Please first source all the necessary paths e.g., source /opt/tools/xilinx/Vitis_HLS/2021.1/settings64.sh.

Run

merlincc

To print the help:

merlincc -h

Compilation Options

To select the platform please use the option:

--platform=<the platform>
#for example
--platform=vitis::/opt/xilinx/platforms/xilinx_u200_xdma_201830_2/xilinx_u200_xdma_201830_2.xpfm  

To change frequency please add the option:

--kernel_frequency <frequency in MHz>
# for example
--kernel_frequency 250

To automatically do tree reduction in logarithmic time please add the option:

-funsafe-math-optimizations

To change the burst single size threshold please add the option:

--attribute burst_single_size_threshold=<size>
# for example
--attribute burst_single_size_threshold=36700160

To change the burst total size threshold please add the option:

--attribute burst_total_size_threshold=<size>
# for example
--attribute burst_total_size_threshold=36700160

You can include the path of the include folder with the option -I. For example we use the options:

CFLAGS="-I $XILINX_HLS/include" merlincc --attribute burst_total_size_threshold=36700160 --attribute burst_single_size_threshold=36700160 --kernel_frequency 250  -funsafe-math-optimizations --platform=vitis::/opt/xilinx/platforms/xilinx_u200_xdma_201830_2/xilinx_u200_xdma_201830_2.xpfm  -I $XILINX_HLS/lnx64/tools/gcc/lib/gcc/x86_64-unknown-linux-gnu/4.6.3/include/ -I $XILINX_HLS/include/ -I /opt/merlin/sources/merlin-compiler/trunk/source-opt/include/apint_include/ -c -o mykernel_merlincc_polyopt --report=estimate

Pragmas

All pragmas are applied above the loop contrary to Xilinx Vitis.

Mandatory Pragma

Please add #pragma ACCEL kernel above the main function. For example:

#pragma ACCEL kernel
void kernel_bicg(int m,int n,float A[2100][1900],float s[1900],float q[2100],float p[1900],float r[2100])
{
  int i;
  int j;    
    for (i = 0; i < 1900; i++) {
      s[i] = 0;
    }
    for (i = 0; i < 2100; i++) {
      q[i] = 0.0;
      for (j = 0; j < 1900; j++) {
        s[j] = s[j] + r[i] * A[i][j];
        q[i] = q[i] + A[i][j] * p[j];
      }
    }
}
Hardware directives
Parallel / Unroll

#pragma ACCEL parallel factor=<uf>

If factor is not specify the loop is fully unrolled.

Pipeline

#pragma ACCEL pipeline flatten

The loop bellow the pragma will be pipeline and the innermost loop will be fully unrolled.

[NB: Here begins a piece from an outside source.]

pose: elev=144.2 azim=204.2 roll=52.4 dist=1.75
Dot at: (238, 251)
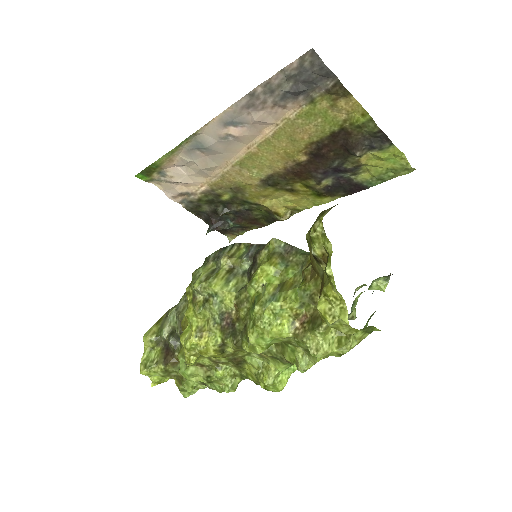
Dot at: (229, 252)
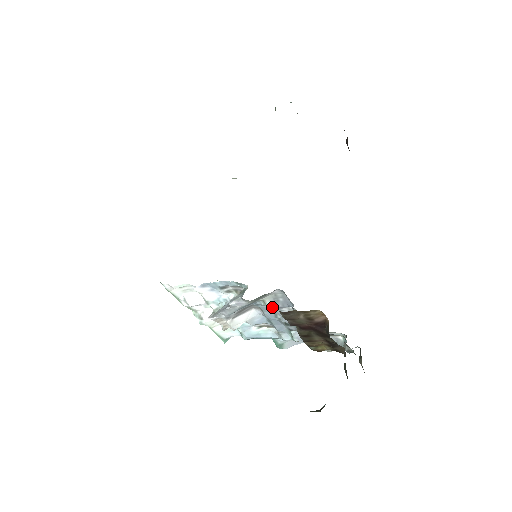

Note: #pragma ACCEL pipeline flatten can also be use as #pragma ACCEL pipeline if all the innermost loop are fully unrolled.

Tile 1D / Strip mining

#pragma ACCEL tile factor=<tile size>

The loop bellow the pragma will be strip mined and the innermost loop create will have a trip count equal to tile size.

Memory communication

#pragma ACCEL cache variable=<name array>

The transfer from off-chip to on-chip will be done at the position of the pragma cache.

Double buffer

#pragma ACCEL pipeline

The communication of the array will be done at the position of the pragma and transfer with double buffer.